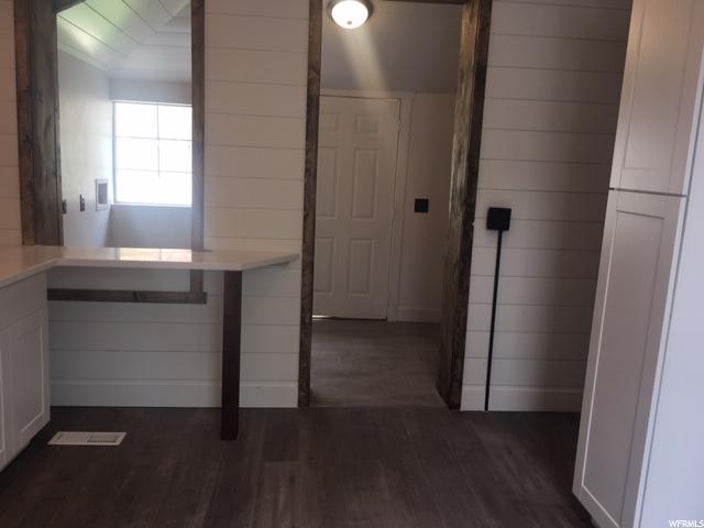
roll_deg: -1.6
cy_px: 264
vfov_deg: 48.2
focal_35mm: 29
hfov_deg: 61.7
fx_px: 590
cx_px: 352
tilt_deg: -8.9
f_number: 2.2
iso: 25
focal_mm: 4.15
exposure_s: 1/57
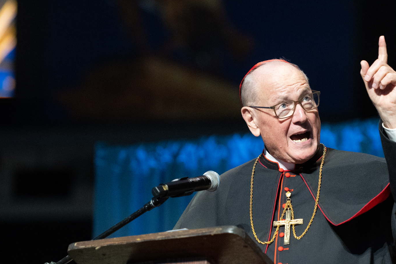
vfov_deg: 5.8
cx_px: 284
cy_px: 188
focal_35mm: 236
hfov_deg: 8.7
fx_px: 2596
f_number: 2.8
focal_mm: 135
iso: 5000
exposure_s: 1/320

━━━

**Task to complete**
Output each line of the listing above, word for word, from the one holding "f_number: 2.2" through the last line, both included; omit the pictures.

**Response**
f_number: 2.2
iso: 25
focal_mm: 4.15
exposure_s: 1/57
vfov_deg: 5.8
cx_px: 284
cy_px: 188
focal_35mm: 236
hfov_deg: 8.7
fx_px: 2596
f_number: 2.8
focal_mm: 135
iso: 5000
exposure_s: 1/320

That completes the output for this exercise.